Online Program

A view from a clinical practitioner: Non-pharmacological, non-surgical management of OA musculoskeletal pain

Monday, November 4, 2013 : 11:00 a.m. - 11:10 a.m.

Matthew Kowalski, DC, Brigham and Women's Ambulatory Care Center, Osher Clinical Center for Integrative Medicine at Brigham and Women's Hospital, Chestnut Hill, MA
Osteoarthritis (OA), the most common form of joint disease, results in high levels of human suffering and poses an economic burden on the healthcare and disability support systems. Pharmacological and surgical approaches to the management of pain and disability from osteoarthritis continue to advance; however many have unforeseen side effects and complications that do not become evident until years after implementation. Managing these side effects ultimately adds to the direct costs incurred by the disorder.

As population risk factors and comorbidities (eg, age and obesity) rise, so will the demand for conservative and cost effective treatment options. Ultimately, the best strategy is disease prevention, but osteoarthritis is not completely avoidable. There are a number of non-pharmacological and non-surgical therapies that may compliment, or even replace, traditional pharmacological and surgical management strategies for some patients with osteoarthritis. This session will present approaches to OA from a clinical practitioner point of view using non-pharmacological, non-surgical management methods to help relieve the pain of OA and maintain the highest level of physical function.

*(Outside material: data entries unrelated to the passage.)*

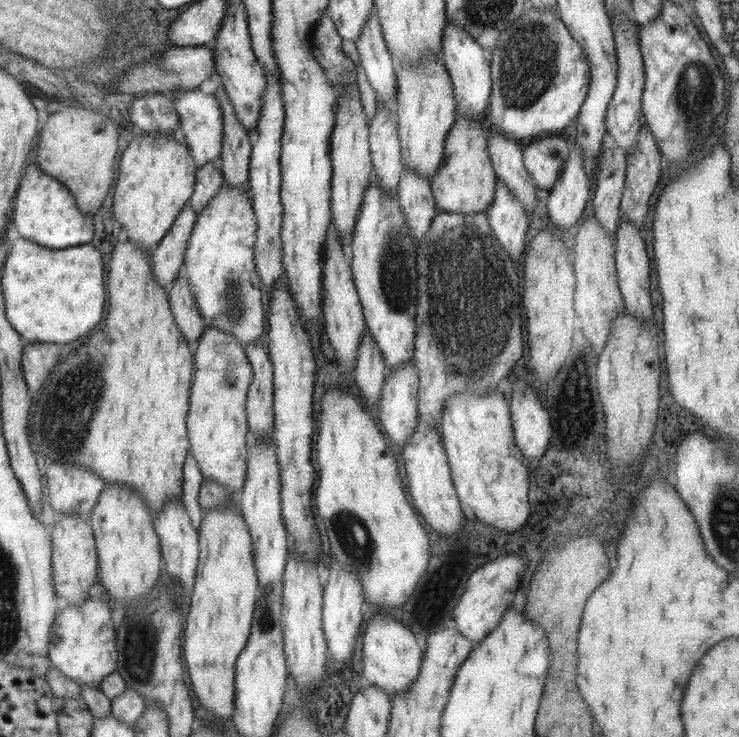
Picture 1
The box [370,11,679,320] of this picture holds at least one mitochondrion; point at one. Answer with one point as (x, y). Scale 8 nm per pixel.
(530, 56)

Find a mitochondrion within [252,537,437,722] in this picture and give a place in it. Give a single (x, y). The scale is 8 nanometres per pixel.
(265, 618)

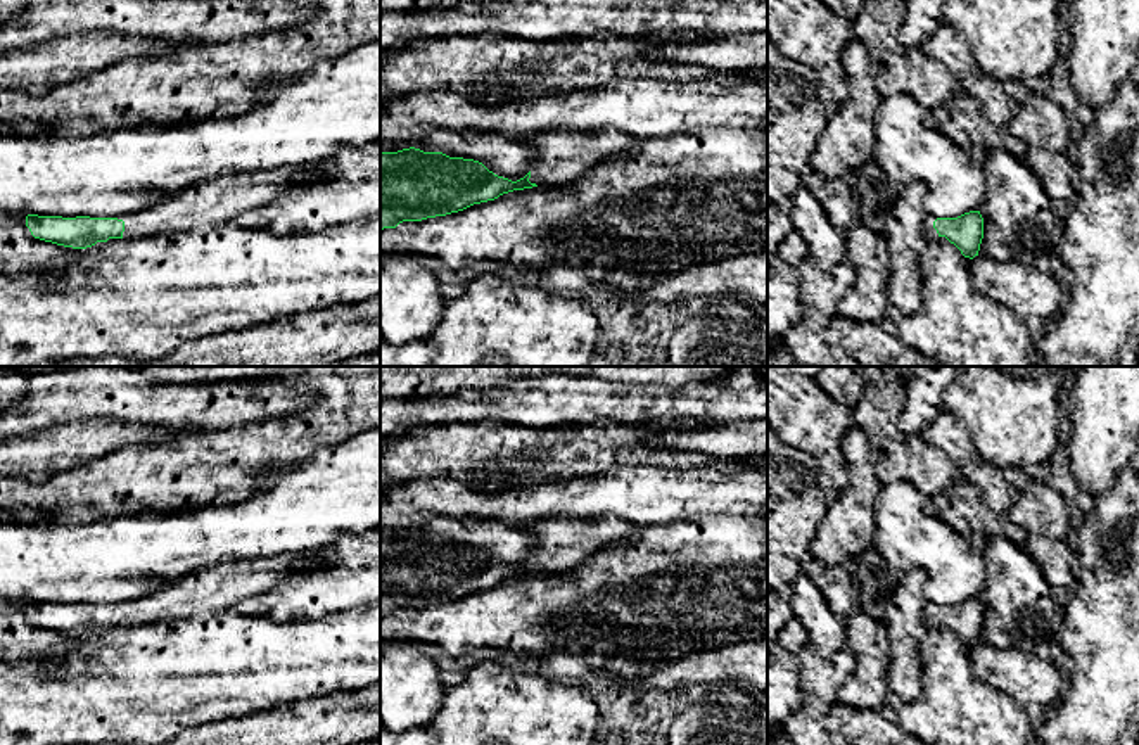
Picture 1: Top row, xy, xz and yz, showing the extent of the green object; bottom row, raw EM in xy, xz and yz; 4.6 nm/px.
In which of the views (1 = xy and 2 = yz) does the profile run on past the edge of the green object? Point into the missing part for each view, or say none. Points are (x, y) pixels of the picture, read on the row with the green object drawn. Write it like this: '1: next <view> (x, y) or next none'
1: next xy (223, 199)
2: next yz (930, 232)

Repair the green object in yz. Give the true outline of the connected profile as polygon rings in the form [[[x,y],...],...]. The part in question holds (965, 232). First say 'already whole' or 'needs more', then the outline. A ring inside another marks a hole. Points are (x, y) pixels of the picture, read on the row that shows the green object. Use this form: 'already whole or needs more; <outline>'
needs more; [[[970,211],[958,218],[925,216],[923,221],[926,239],[945,237],[954,244],[964,258],[978,256],[983,239],[983,218],[980,211]]]

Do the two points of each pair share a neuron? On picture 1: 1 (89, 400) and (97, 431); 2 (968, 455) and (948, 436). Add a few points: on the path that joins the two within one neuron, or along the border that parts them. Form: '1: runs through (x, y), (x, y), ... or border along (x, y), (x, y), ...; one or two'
1: border along (133, 420), (85, 419), (63, 422), (54, 427); two
2: runs through (963, 452), (953, 441); one

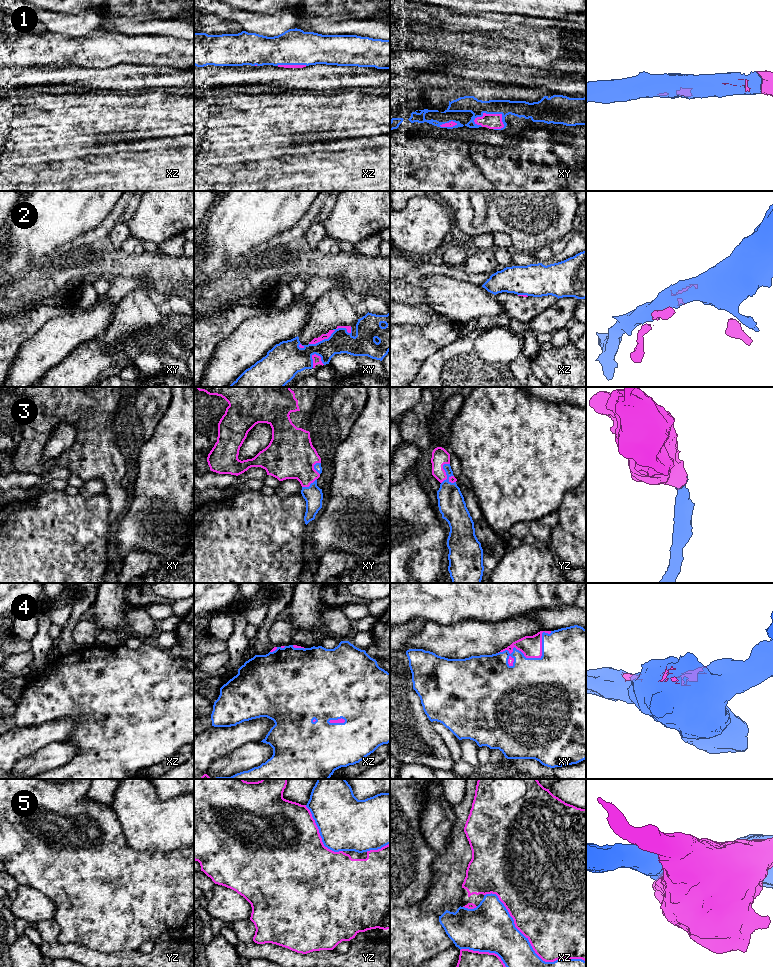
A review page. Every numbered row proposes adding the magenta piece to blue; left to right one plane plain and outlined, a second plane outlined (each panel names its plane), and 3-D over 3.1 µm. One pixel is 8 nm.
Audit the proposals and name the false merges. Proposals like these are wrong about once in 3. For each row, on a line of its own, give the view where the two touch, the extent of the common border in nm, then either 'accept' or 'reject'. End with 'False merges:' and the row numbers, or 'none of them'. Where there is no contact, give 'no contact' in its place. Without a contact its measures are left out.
1: contact in xy; length 260 nm; accept
2: contact in xy; length 380 nm; reject
3: contact in yz; length 180 nm; accept
4: contact in xy; length 460 nm; accept
5: contact in xz; length 950 nm; reject
False merges: 2, 5

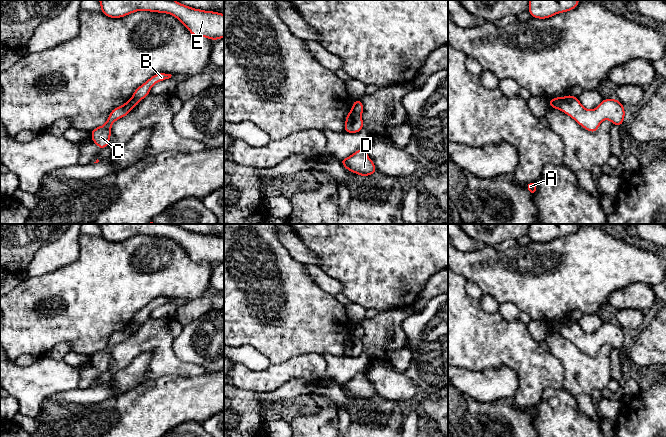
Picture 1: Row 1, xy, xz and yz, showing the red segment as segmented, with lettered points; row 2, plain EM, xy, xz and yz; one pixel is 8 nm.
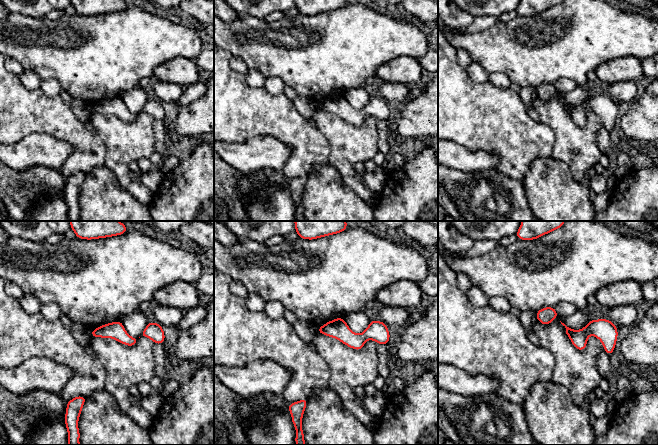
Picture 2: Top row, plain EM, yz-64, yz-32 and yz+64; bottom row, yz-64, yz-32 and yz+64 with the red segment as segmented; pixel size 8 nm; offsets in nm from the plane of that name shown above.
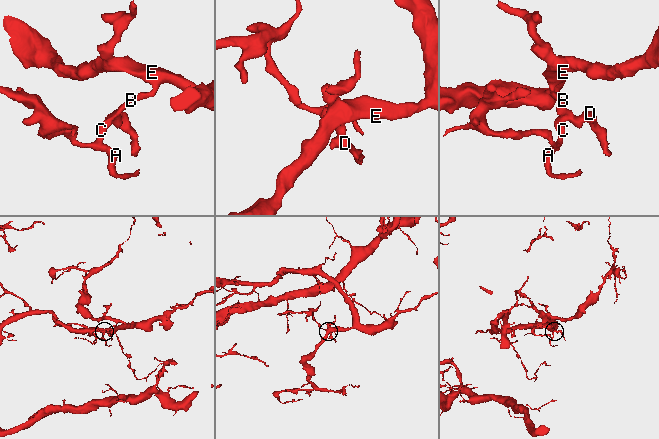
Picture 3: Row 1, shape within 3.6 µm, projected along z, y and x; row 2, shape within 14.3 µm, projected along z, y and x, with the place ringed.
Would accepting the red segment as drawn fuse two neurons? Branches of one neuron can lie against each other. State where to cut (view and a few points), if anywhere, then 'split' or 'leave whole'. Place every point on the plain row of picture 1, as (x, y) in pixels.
cut yz (563, 321), (557, 332); split

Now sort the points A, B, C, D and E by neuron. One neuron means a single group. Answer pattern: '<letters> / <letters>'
A C D / B E

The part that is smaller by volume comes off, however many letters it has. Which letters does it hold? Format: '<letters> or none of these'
A, C, D

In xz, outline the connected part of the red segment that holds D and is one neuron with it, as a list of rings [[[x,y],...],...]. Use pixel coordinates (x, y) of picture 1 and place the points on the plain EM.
[[[358,373],[349,381],[340,384],[340,386],[347,394],[362,401],[376,397],[376,390],[365,373]]]

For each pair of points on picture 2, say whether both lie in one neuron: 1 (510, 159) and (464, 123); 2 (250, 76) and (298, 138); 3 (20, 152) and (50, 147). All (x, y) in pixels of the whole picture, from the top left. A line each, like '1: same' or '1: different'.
1: same
2: different
3: same

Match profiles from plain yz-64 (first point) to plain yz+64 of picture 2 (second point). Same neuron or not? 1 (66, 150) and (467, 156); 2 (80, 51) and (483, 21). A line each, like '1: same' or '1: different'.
1: same
2: different

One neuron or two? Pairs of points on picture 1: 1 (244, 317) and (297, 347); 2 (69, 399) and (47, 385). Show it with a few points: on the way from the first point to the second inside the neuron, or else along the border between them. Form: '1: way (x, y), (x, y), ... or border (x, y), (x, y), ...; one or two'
1: way (257, 322), (264, 327), (277, 327), (284, 334); one
2: border (77, 387), (71, 390), (52, 393), (47, 398); two

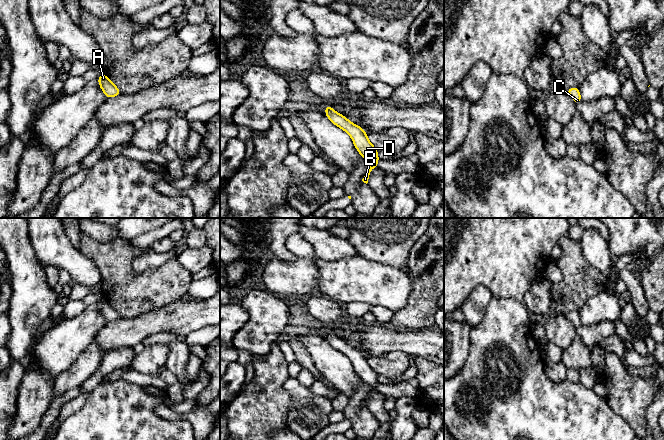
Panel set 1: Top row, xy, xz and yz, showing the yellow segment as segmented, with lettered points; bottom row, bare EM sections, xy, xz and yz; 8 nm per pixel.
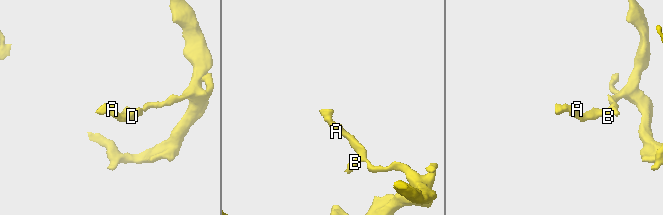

This presentation discusses doctor-patient level approaches including primary, secondary and tertiary prevention measures: patient education regarding risks and prevention; education in nutrition for weight management and therapeutic usage of food; nutritional recommendations; education in movement, physical activity, exercise, and flexibility; use of language in patient education about OA to lessen patient suffering; manual therapies to improve joint and muscle function; ergonomic training for comfort during activities of daily living; safety training for the home environment; and bracing and supports.

Learning Areas:

Clinical medicine applied in public health
Other professions or practice related to public health
Public health or related nursing

Learning Objectives:
Describe osteoarthritis from a clinical practitioner's viewpoint, using a social-ecological model (society, community, organization, interpersonal, individual) Explain healthcare issues related to osteoarthritis management and prevention in clinical practice

Keyword(s): Arthritis, Chiropractic

Presenting author's disclosure statement:

Qualified on the content I am responsible for because: I am a practicing chiropractor of 23 years with post-graduate interdisciplinary training in orthopedics. For the past 10 years, I have been worked with the Osher Institute at Harvard Medical School and Brigham and Women's Hospital in the development an interdisciplinary integrative care center. We serve a diverse patient base with a strong incidence of osteoarthritis. Our team approach has introduced treatment options to patients which were not previously available in the academic hospital-setting.
Any relevant financial relationships? No

I agree to comply with the American Public Health Association Conflict of Interest and Commercial Support Guidelines, and to disclose to the participants any off-label or experimental uses of a commercial product or service discussed in my presentation.